As had been broadly anticipated based on May’s R18.7bn trade surplus as well as recent upbeat PMI numbers, May manufacturing data registered a 4% y/y increase, the best growth level since July of last year. Month-on-month, production accelerated by 6.3% (unadjusted) and 1.6% on a seasonally adjusted basis.
The data confirms our expectation of a gradual narrowing of the current account deficit, with a weaker rand providing some tailwind to exporters. The narrowing deficit is as much about import compression though, and we expect that domestic manufacturers are also taking advantage of import-substitution (buying locally made goods rather than imports).
Much of the improvement was driven by petroleum and chemical production which was up 9% y/y, wood and paper products (6.8), food and beverages (2%), motor vehicles and parts (4.2) and basic iron and steel products (1.5%) which turned positive after 9 consecutive months of contraction.

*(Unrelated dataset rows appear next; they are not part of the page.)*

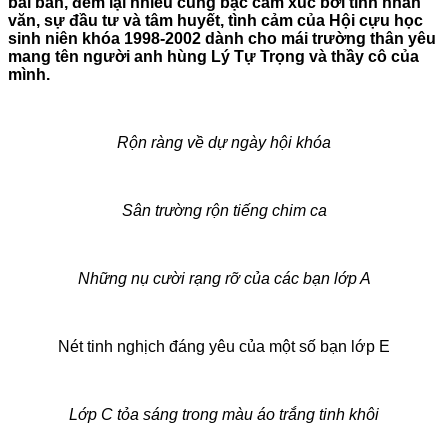
bài bản, đem lại nhiều cung bậc cảm xúc bởi tính nhân
văn, sự đầu tư và tâm huyết, tình cảm của Hội cựu học
sinh niên khóa 1998-2002 dành cho mái trường thân yêu
mang tên người anh hùng Lý Tự Trọng và thầy cô của
mình.
Rộn ràng về dự ngày hội khóa
Sân trường rộn tiếng chim ca
Những nụ cười rạng rỡ của các bạn lớp A
Nét tinh nghịch đáng yêu của một số bạn lớp E
Lớp C tỏa sáng trong màu áo trắng tinh khôi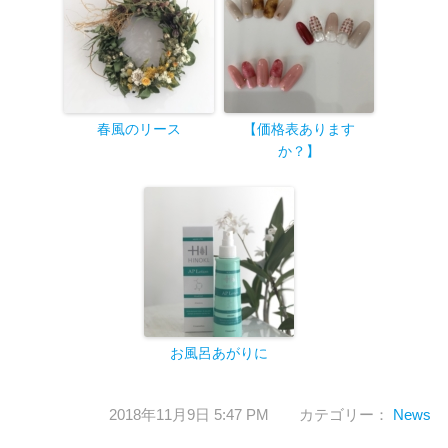
春風のリース
【価格表あります
か？】
お風呂あがりに
2018年11月9日 5:47 PM カテゴリー：
News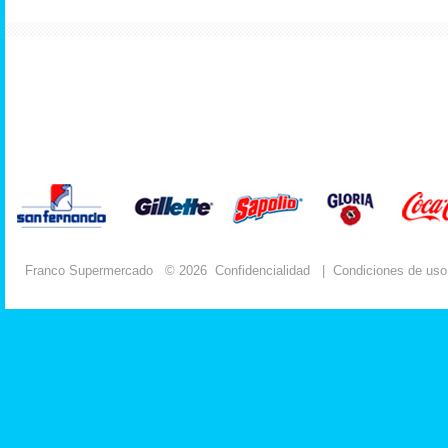
Franco Supermercado
© 2026
Confidencialidad
|
Condiciones de uso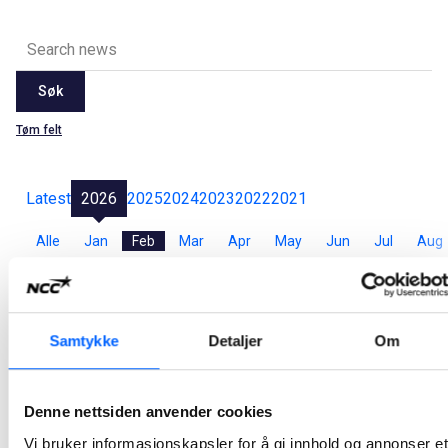
Søk
Tøm felt
Latest
2026
2025
2024
2023
2022
2021
Alle
Jan
Feb
Mar
Apr
May
Jun
Jul
Aug
Sep
Oct
Nov
Dec
NCC asfalterer for Innlandet fylkeskommune
Samtykke
Detaljer
Om
På oppdrag for Innlandet fylkeskommune skal NCC asfaltere fylkeskommunale veier i 2026. Arbeidet er delt inn i to kontrakter, som samlet har en verdi på omlag 200 millioner kroner.
2026-02-12 10:00
Denne nettsiden anvender cookies
Vi bruker informasjonskapsler for å gi innhold og annonser et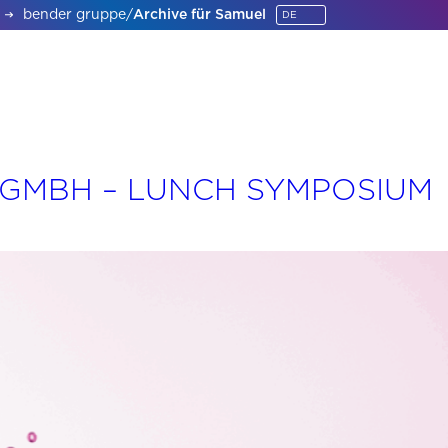
bender gruppe
/
Archive für Samuel
 GMBH – LUNCH SYMPOSIUM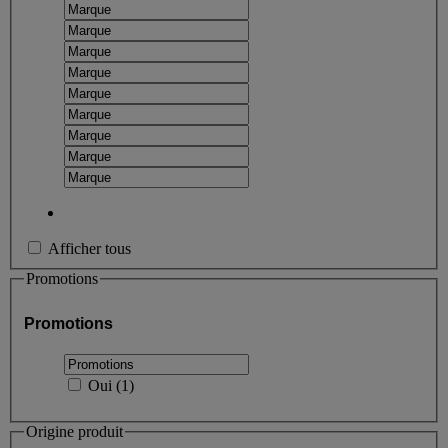
Afficher tous
Promotions
Promotions
Oui
(
1
)
Origine produit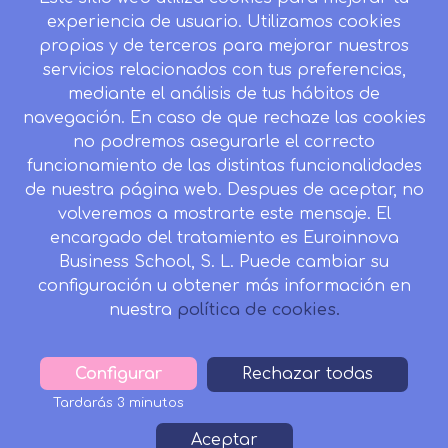
Blog
experiencia de usuario. Utilizamos cookies
Mapa del sitio
propias y de terceros para mejorar nuestros
servicios relacionados con tus preferencias,
Desistir contrato aquí
mediante el análisis de tus hábitos de
navegación. En caso de que rechaze las cookies
no podremos asegurarle el correcto
funcionamiento de las distintas funcionalidades
CONTACTO
de nuestra página web. Despues de aceptar, no
Camino de la Torrecilla N.º 30 EDIFICIO EDUCA
volveremos a mostrarte este mensaje. El
EDTECH, C.P. 18.200, Maracena (Granada)
encargado del tratamiento es Euroinnova
Business School, S. L. Puede cambiar su
958 050 746
configuración u obtener más información en
Horario de atención al cliente:
nuestra
política de cookies.
Lunes a viernes: 9.00h a 20.00h.
Sábados : 10h a 14h.
Configurar
Withdraw
Rechazar todas
formacion@inesalud.com
consent
Tardarás 3 minutos
Aviso Legal
Condiciones de Matriculación
Aceptar
Footer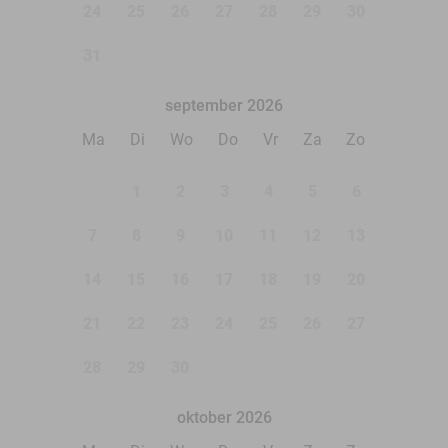
24
25
26
27
28
29
30
31
september 2026
Ma
Di
Wo
Do
Vr
Za
Zo
1
2
3
4
5
6
7
8
9
10
11
12
13
14
15
16
17
18
19
20
21
22
23
24
25
26
27
28
29
30
oktober 2026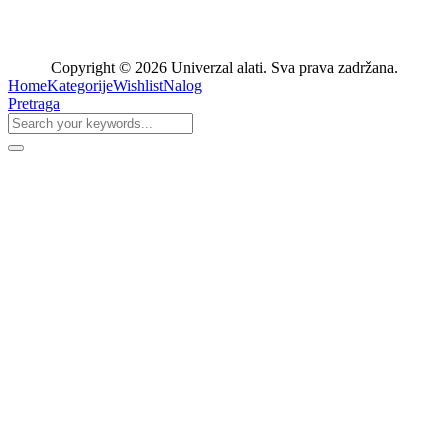
Copyright © 2026 Univerzal alati. Sva prava zadržana.
Home
Kategorije
Wishlist
Nalog
Pretraga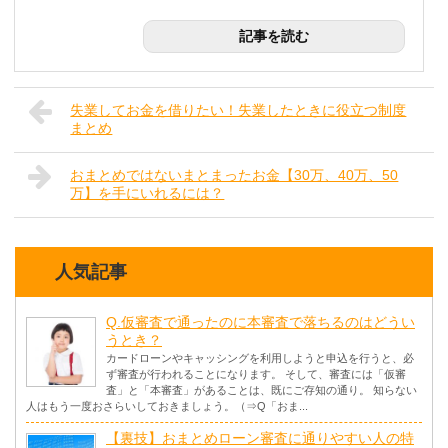
記事を読む
失業してお金を借りたい！失業したときに役立つ制度
まとめ
おまとめではないまとまったお金【30万、40万、50
万】を手にいれるには？
人気記事
Q.仮審査で通ったのに本審査で落ちるのはどうい
うとき？
カードローンやキャッシングを利用しようと申込を行うと、必
ず審査が行われることになります。 そして、審査には「仮審
査」と「本審査」があることは、既にご存知の通り。 知らない
人はもう一度おさらいしておきましょう。（⇒Q「おま...
【裏技】おまとめローン審査に通りやすい人の特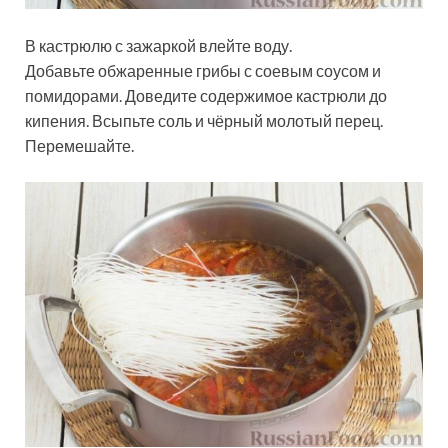
В кастрюлю с зажаркой влейте воду.
Добавьте обжаренные грибы с соевым соусом и
помидорами. Доведите содержимое кастрюли до
кипения. Всыпьте соль и чёрный молотый перец.
Перемешайте.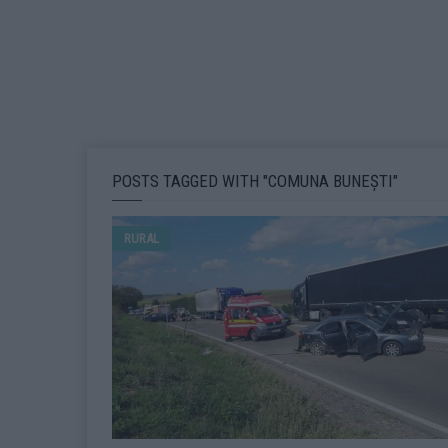
POSTS TAGGED WITH "COMUNA BUNEȘTI"
RURAL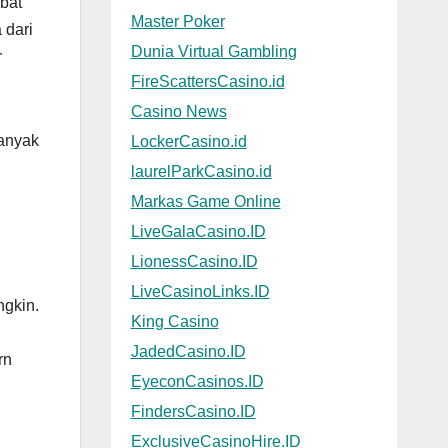
bat
Master Poker
 dari
Dunia Virtual Gambling
r
FireScattersCasino.id
Casino News
banyak
LockerCasino.id
laurelParkCasino.id
Markas Game Online
LiveGalaCasino.ID
LionessCasino.ID
LiveCasinoLinks.ID
ngkin.
King Casino
JadedCasino.ID
rn
EyeconCasinos.ID
FindersCasino.ID
ExclusiveCasinoHire.ID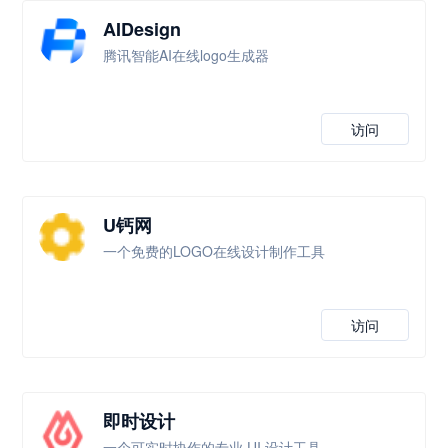
AIDesign
腾讯智能AI在线logo生成器
访问
U钙网
一个免费的LOGO在线设计制作工具
访问
即时设计
一个可实时协作的专业 UI 设计工具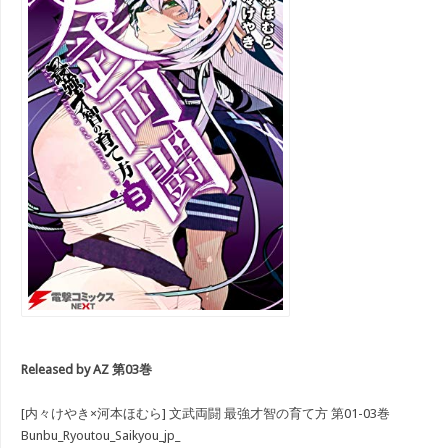
R
eleased by AZ 第03巻
[内々けやき×河本ほむら] 文武両闘 最強才智の育て方 第01-03巻
Bunbu_Ryoutou_Saikyou_jp_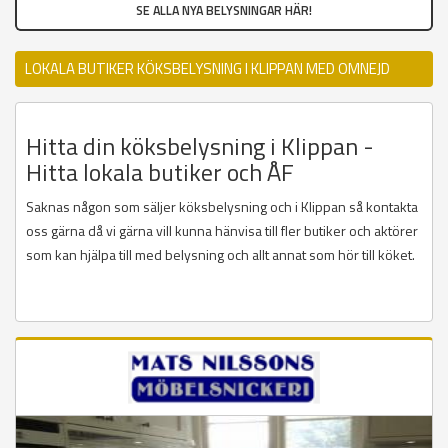
SE ALLA NYA BELYSNINGAR HÄR!
LOKALA BUTIKER KÖKSBELYSNING I KLIPPAN MED OMNEJD
Hitta din köksbelysning i Klippan -
Hitta lokala butiker och ÅF
Saknas någon som säljer köksbelysning och i Klippan så kontakta
oss gärna då vi gärna vill kunna hänvisa till fler butiker och aktörer
som kan hjälpa till med belysning och allt annat som hör till köket.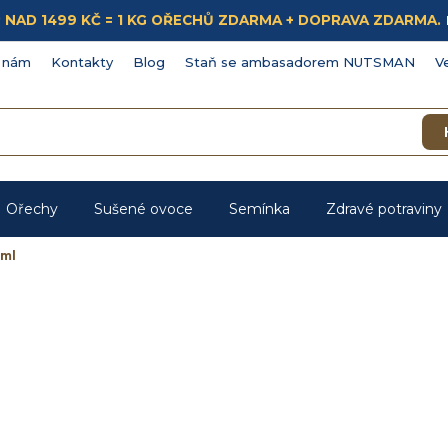
ÁKUP NAD 1499 KČ = 1 KG OŘECHŮ ZDARMA + DOPRAVA ZDARMA.
 nám
Kontakty
Blog
Staň se ambasadorem NUTSMAN
V
Ořechy
Sušené ovoce
Semínka
Zdravé potraviny
0ml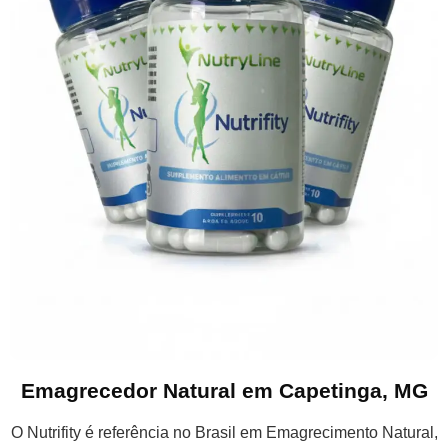
Emagrecedor Natural em Capetinga, MG
O Nutrifity é referência no Brasil em Emagrecimento Natural,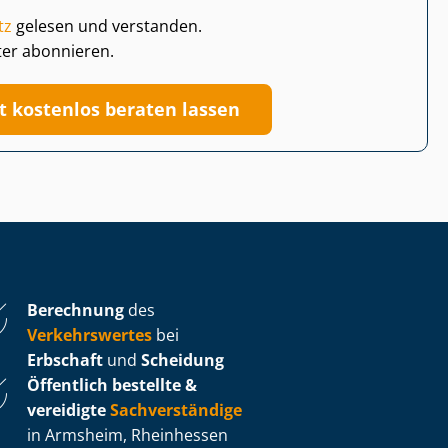
tz
gelesen und verstanden.
ter abonnieren.
zt kostenlos beraten lassen
Berechnung
des
Verkehrswertes
bei
Erbschaft
und
Scheidung
Öffentlich bestellte &
vereidigte
Sachverständige
in Armsheim, Rheinhessen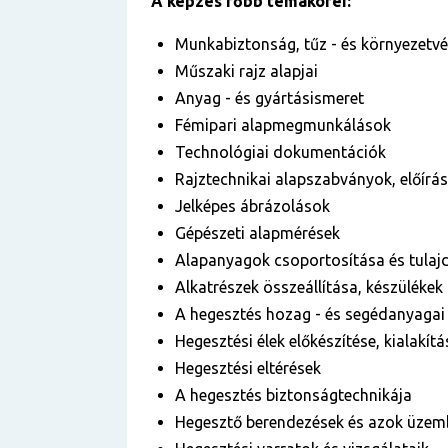
A képzés főbb témakörei:
Munkabiztonság, tűz - és környezetv
Műszaki rajz alapjai
Anyag - és gyártásismeret
Fémipari alapmegmunkálások
Technológiai dokumentációk
Rajztechnikai alapszabványok, előír
Jelképes ábrázolások
Gépészeti alapmérések
Alapanyagok csoportosítása és tulaj
Alkatrészek összeállítása, készülékek
A hegesztés hozag - és segédanyagai
Hegesztési élek előkészítése, kialakítá
Hegesztési eltérések
A hegesztés biztonságtechnikája
Hegesztő berendezések és azok üzem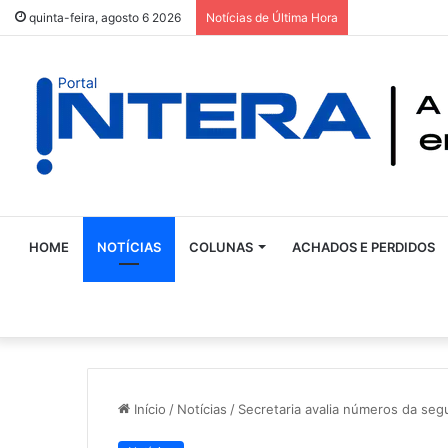
quinta-feira, agosto 6 2026
Notícias de Última Hora
HOME
NOTÍCIAS
COLUNAS
ACHADOS E PERDIDOS
Início
/
Notícias
/
Secretaria avalia números da seg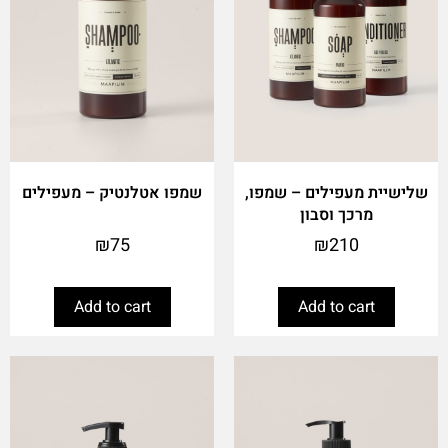
שלישיית מעפילים – שמפו,
שמפו אטלנטיק – מעפילים
מרכך וסבון
₪
75
₪
210
Add to cart
Add to cart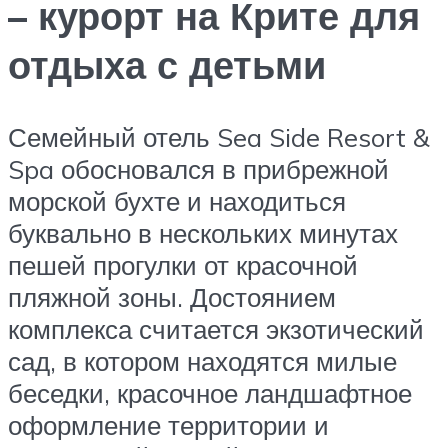
– курорт на Крите для
отдыха с детьми
Семейный отель Sea Side Resort &
Spa обосновался в прибрежной
морской бухте и находиться
буквально в нескольких минутах
пешей прогулки от красочной
пляжной зоны. Достоянием
комплекса считается экзотический
сад, в котором находятся милые
беседки, красочное ландшафтное
оформление территории и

A lower oil price and modest recovery in the rand should see momentum continue in petroleum production, although a low base from capacity having been offline last year is somewhat flattering the growth rate. Similarly, the growth in steel and metal products is off a very low base and the overall growth needs to be seen in the context of weak domestic demand as evidenced by food and beverage production which was up a less impressive 2.0% y/y.
Conditions for manufacturers remain tough, and we are again facing the prospect of industrial action in the sector. While we are encouraged by the May performance, manufacturing data for the balance of the year is likely to be choppy, even in the absence of strikes.